7. A control system according to claim 6, wherein the emergency event is communicated
to the second communication means (105) from the computer system (100) by the first
communication means (65) of the vessel (30) based on the parameter from the sensor
(40;45;50).
8. A control system according to any preceding claim, wherein each vessel (30) comprises
a fire/smoke detector for determining the presence of fire/smoke surrounding the vessel
(30).
9. A control system according to claim 8, wherein the emergency event is communicated
to the second communication means (105) from the computer system (100) by the first
communication means (65) of the vessel (30) upon the fire/smoke detector determining
the presence of fire/smoke surrounding the vessel (30).

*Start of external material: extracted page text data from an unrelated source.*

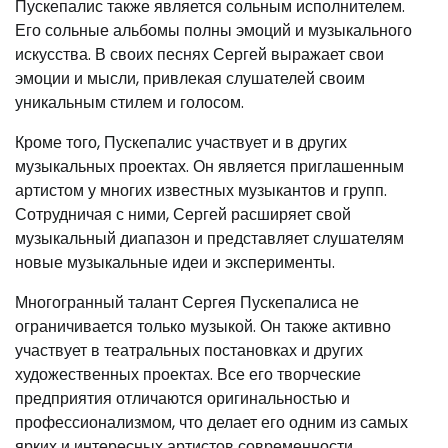
Пускепалис также является сольным исполнителем.
Его сольные альбомы полны эмоций и музыкального
искусства. В своих песнях Сергей выражает свои
эмоции и мысли, привлекая слушателей своим
уникальным стилем и голосом.
Кроме того, Пускепалис участвует и в других
музыкальных проектах. Он является приглашенным
артистом у многих известных музыкантов и групп.
Сотрудничая с ними, Сергей расширяет свой
музыкальный диапазон и представляет слушателям
новые музыкальные идеи и эксперименты.
Многогранный талант Сергея Пускепалиса не
ограничивается только музыкой. Он также активно
участвует в театральных постановках и других
художественных проектах. Все его творческие
предприятия отличаются оригинальностью и
профессионализмом, что делает его одним из самых
ярких и интересных артистов современности.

10. A control system according to any preceding claim, wherein each fluid storage vessel
is configured such that outside of an emergency event it periodically transmits the
location information from its memory (60) to the computer system (100) via the second
communication means (105), and
wherein the computer system (100) is configured to update the vessel data (115) with
the received location information from each vessel (30).
11. A control system according to any preceding claim, wherein the computer system (100)
is configured in response to location information not being received from a vessel
(30) in step i), to maintain the vessel data (115) in step ii) with any existing location
information for the vessel (30).
12. A control system according to any preceding claim, wherein the memory (60) of each
vessel (30) is operable to store information representing the contents of the vessel
(30).
13. A control system according to claim 12, wherein each fluid storage vessel (30) is
configured such that outside of an emergency event it periodically transmits the information
representing the contents of the vessel (30) from its memory (60) to the computer
system (100) via the second communication means (105), and
wherein the computer system (100) is configured to update vessel data (115) with the
received information representing the contents of each vessel (30).
14. A control system according to claim 12 or 13, wherein step i) further comprises receiving
the information representing the contents of each vessel (30) using the second communications
means (105); and step ii) comprises updating the vessel data (115) with the information
representing the contents of each vessel (30).
15. A control system according to claim 13 or 14, wherein the vessel data is categorized
by the computer system based on the information representing the contents of each
vessel (30).
16. A method for monitoring the location of at least one fluid storage vessel, wherein
the method is part of a control system which comprises:
at least one fluid storage vessel (30), wherein each vessel (30) comprises a first
communication means (65); and
a computer system (100) comprising a second communication means (105), and a memory
(110) for storing vessel data (115);
wherein the method comprises the following steps in response to an emergency event:
i) receive location information representing the location of each vessel (30) using
the second communications means (105);
ii) update the vessel data, stored in the memory (110) of the computer system (100),
with the received location information; and
iii) transmit the updated vessel data (115) from the memory (110) of the computer
system (100) to a remote location (200).
17. A method according to claim 16, wherein the method further comprises displaying a
representation (405) of the information representing the location of each vessel (30)
on a display device (400).
18. A method according to claim 15, wherein the method further comprises indicating a
category of contents (415) on the representation (405).